Finally, the last chapter discussed what was likely to come out of the Copenhagen summit on climate change. As I was writing the chapter, there was widespread optimism that Copenhagen would be a turning point leading to serious efforts to reduce greenhouse gas emissions. Here are just a few statements on expectations for Copenhagen written roughly around the time when Prediction was used to evaluate prospects for Copenhagen (and some written even later, when the authors of the reports cited had access to more information with which to form expectations):
• “The architecture of the Copenhagen treaty should initiate a race to the top . . . Copenhagen has the potential to give the world a clear path to rapidly bending the global emission’s curve – and give millions of people and species a chance at survival”. (World Wildlife Federation, “WWF Expectations for the Copenhagen Climate Deal 2009”, March 2009, www.worldwildlife.org/climate/Publications/WWFBinaryitem12417.pdf)
• In a report on German government expectations, Germanwatch reports, “Important and decisive steps have been taken in Bali. They give reason to believe that a new global agreement on climate protection for the time after 2012, i.e. following the expiration of the Kyoto Protocol’s first commitment period, will come into effect.” (“Bali, Poznan, Copenhagen – Triple Jump Towards a new Quality of Climate Policy?”, available at http://www.germanwatch.org/klima/bapocoe.htm)

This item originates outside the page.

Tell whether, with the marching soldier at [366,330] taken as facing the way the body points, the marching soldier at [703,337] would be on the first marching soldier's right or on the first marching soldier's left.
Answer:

• And in a report from Time one year ahead of Copenhagen (Bryan Walsh, “What to Expect from the UN Climate-Change Summit”, December 10, 2008 and available at http://www.time.com/time/health/article/0,85991865767,00.html#ixzz0hPt0sTyl, France’s climate ambassador, Brice Lalonde, said of the then-upcoming Copenhagen summit, “We hope for a spectacular outcome in Copenhagen next year.”